GHANA/ Le respect de la procédure d’extradition des refugiés par le Président Mahama mis en question

Jeudi 27 Juin 2013 - 08:47


GHANA/ Le respect de la procédure d’extradition des refugiés par le Président Mahama mis en question
Le journal Ghanéen «  The Finder  » dans sa livraison du 25 Juin 2013 en P 3 met en question le respect  de la procédure d’extradition des refugiés par le président John Mahama. Selon un expert juridique qui a parlé au journal, les demandes d’extradition doivent être approuvées par les juridictions du pays d’accueil où les individus concernés ont le droit de recevoir une assistance juridique.

VOICI LA TRADUCTION INTEGRALE DE L’ARTICLE  :
‘ Les Réfugiés Ivoiriens paniquent  ’
P3 de The Finder du 25 Juin 2013
(Par George Koomson)

Les réfugiés ivoiriens au Ghana paniquent après l’engagement pris par Président Mahama d’envoyer en Côte d’Ivoire ceux d’entre eux que le gouvernement ivoirien va demander.
La peur des réfugiés ivoiriens, selon un porte-parole qui a requis l’anonymat, fait suite à la déclaration du Président Mahama  : Il pense que cette déclaration pourrait encourager les autorités ivoiriennes à fabriquer des allégations contre ses opposants politiques qui ont demandé l’asile au Ghana dans le but de les déporter en Côte d’ivoire.
Le porte-parole dit que la préoccupation immédiate des réfugiés est leur nourriture, parce qu’ils apprennent que leur stock expire à la fin de ce mois.
Mais il a aussi confié à The Finder que ses compatriotes qui résident au Ghana paniquent parce que «  Président Mahama a dit en  France que si des noms de réfugiés recherchés par les autorités ivoiriennes leur avaient été donnés, il accepterait de les livrer au Président Ouattara ».
Répondant aux questions pendant une interview le 29 Mai en France par rapport à la déportation de Charles Blé Goudé, Président Mahama a dit  : «   Ghana a une longue tradition de démocratie, et nous n’attraperons pas quelqu’un par le cou pour l’envoyer dans une situation dangereuse à moins que nous n’ayons des preuves concrètes contre lui».   
Il a continué pour dire que «  Président Ouattara leur a soumis une liste de personnes recherchées en Côte d’ivoire pour des actes de déstabilisation et nous avons déporté ceux contre qui nous avons reçu des preuves convaincantes pour leur implication  » se référant à l’arrestation des proches du Président déchu.
Charles Blé Goudé, Jean-Noel Abehi, et Jean yves D   ont été arrêtés en début d’année et déportés en Côte d’Ivoire.
La façon d’être déporté met en question  le respect de la procédure d’extradition des refugiés par le Président Mahama.
pour combattre la décision.
Le Président Mahama a fait une allégation qui n’a pas encore été rendu publique dans une interview en  France dans laquelle il apparait qu’il aurait assumé des fonctions qui relève du pouvoir judiciaire.
«  Il y aurait un mandat d’arrêt contre Blé Goudé et les autres après une vidéo qui les montrait en train de parler de coup d’Etat  » il a dit, ajoutant selon starafrica.com, qu’il y avait assez de preuves pour leur extradition.

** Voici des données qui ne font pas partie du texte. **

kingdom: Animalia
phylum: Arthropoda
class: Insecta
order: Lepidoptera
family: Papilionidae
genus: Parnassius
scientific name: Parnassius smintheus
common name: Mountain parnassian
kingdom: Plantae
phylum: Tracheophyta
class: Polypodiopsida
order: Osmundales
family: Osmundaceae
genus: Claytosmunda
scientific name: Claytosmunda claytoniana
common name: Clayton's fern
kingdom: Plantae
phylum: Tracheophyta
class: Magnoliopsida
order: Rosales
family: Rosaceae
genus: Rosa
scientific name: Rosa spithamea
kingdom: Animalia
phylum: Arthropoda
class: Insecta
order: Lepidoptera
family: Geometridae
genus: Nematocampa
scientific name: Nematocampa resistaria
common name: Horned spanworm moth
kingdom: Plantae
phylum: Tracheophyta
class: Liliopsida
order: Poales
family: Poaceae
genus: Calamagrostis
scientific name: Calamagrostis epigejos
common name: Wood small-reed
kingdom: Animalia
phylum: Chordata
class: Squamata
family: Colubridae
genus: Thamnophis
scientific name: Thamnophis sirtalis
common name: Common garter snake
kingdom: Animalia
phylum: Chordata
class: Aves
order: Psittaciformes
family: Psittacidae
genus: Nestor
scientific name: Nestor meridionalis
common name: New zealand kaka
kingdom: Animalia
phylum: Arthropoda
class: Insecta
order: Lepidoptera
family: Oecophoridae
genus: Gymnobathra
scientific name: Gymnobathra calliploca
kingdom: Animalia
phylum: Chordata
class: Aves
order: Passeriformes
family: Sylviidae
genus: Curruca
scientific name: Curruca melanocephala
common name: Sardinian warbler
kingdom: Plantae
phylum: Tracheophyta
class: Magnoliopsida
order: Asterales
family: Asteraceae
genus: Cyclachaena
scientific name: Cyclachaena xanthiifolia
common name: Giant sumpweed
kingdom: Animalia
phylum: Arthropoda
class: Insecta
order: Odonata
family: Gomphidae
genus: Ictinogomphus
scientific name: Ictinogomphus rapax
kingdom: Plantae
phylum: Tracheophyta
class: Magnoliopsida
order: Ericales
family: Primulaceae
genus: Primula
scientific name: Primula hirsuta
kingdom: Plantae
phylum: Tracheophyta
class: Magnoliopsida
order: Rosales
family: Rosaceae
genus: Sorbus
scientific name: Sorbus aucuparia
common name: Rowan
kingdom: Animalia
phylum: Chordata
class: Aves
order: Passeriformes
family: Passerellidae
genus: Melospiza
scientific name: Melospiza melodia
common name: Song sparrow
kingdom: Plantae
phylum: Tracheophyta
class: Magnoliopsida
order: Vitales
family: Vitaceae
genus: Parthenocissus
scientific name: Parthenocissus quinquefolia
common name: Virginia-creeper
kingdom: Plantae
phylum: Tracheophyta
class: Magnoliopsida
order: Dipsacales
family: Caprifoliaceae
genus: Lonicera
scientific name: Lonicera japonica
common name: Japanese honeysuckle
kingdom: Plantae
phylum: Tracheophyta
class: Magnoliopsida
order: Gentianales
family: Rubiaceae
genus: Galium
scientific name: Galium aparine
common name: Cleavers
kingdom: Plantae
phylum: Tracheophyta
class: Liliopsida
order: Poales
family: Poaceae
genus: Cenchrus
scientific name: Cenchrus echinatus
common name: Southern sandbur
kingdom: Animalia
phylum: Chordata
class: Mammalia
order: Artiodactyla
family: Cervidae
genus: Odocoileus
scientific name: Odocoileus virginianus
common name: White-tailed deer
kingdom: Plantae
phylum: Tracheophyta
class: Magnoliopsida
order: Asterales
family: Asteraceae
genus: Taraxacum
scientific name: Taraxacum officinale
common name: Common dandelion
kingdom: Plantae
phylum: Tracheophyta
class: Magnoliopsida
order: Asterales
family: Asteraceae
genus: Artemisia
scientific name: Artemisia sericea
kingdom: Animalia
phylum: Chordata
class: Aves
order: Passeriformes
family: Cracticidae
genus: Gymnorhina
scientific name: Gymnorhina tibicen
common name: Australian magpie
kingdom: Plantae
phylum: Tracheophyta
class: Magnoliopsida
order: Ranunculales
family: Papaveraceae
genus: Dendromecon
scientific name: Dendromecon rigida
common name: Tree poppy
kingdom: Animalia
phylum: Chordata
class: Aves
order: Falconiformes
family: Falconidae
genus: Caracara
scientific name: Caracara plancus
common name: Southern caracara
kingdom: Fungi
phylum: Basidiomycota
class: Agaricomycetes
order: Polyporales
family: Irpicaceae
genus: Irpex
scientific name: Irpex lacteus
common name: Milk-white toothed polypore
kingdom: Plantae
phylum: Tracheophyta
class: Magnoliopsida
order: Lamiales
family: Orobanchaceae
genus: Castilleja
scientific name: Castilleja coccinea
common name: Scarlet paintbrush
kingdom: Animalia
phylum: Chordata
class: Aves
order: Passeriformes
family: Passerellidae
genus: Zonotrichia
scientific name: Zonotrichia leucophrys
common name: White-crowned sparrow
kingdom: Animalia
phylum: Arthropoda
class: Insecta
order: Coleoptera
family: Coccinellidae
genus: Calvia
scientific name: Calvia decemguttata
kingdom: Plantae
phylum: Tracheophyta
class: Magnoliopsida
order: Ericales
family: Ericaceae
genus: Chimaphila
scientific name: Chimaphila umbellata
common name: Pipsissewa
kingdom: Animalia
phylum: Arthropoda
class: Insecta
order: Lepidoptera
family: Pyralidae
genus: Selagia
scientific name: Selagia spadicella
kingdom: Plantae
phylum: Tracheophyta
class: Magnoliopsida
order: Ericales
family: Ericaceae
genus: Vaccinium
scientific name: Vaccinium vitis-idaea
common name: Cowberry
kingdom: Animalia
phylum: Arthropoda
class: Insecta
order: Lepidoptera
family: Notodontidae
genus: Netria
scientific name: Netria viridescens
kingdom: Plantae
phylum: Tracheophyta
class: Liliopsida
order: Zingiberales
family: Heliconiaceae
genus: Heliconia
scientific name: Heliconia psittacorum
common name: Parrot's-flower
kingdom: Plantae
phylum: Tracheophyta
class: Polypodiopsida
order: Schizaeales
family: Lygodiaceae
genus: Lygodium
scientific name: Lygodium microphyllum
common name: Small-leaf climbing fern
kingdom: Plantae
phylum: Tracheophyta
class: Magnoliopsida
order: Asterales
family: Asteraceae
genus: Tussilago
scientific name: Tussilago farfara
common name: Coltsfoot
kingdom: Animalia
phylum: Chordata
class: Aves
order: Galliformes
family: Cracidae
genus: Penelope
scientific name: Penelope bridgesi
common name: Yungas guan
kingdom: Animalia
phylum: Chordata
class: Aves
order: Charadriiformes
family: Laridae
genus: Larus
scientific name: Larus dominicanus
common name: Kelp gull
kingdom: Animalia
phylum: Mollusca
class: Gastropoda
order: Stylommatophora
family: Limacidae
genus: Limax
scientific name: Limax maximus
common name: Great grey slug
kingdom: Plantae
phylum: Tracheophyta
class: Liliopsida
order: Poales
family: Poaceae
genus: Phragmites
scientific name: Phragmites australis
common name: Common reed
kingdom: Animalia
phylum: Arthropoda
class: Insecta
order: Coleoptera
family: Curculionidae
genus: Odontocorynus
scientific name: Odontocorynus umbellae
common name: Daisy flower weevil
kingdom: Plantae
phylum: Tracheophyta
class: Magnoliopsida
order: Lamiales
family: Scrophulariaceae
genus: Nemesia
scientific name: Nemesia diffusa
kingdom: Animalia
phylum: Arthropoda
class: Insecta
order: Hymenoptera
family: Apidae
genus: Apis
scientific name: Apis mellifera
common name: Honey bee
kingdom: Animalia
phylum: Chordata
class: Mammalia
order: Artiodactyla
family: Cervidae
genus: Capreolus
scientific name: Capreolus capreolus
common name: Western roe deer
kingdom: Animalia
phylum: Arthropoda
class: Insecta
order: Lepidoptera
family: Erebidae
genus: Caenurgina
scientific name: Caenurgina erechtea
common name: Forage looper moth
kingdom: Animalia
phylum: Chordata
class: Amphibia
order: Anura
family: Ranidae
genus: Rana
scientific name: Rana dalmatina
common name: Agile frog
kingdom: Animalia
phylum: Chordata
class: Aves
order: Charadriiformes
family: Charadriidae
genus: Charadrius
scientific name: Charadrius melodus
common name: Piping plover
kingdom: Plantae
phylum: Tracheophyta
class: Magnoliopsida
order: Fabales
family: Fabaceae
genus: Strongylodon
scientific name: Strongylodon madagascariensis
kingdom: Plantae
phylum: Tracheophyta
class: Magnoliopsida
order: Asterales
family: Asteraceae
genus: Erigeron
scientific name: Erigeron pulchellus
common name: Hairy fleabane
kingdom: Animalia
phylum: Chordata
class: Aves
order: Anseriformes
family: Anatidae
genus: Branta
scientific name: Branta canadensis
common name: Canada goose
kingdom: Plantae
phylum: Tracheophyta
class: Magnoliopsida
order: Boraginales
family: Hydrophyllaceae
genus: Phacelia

C’est donc ce qui s’est passé après leurs arrestations qui inquiète les réfugiés ivoiriens qui résident au Ghana.
Présidant Mahama, faisant allusion à ceux qui ont été  déportés dit  : «   c’est tout ce que nous avons, mais si nous recevons d’autres noms, nous les remettrons aux autorités ivoiriennes  ».
C’est la dernière déclaration qui crée la peur chez les réfugiés qui craignent que cela n’encourage les autorités ivoiriennes a envoyer plus de  « preuves  » au Président Mahama contre ceux qu’ils cherchent.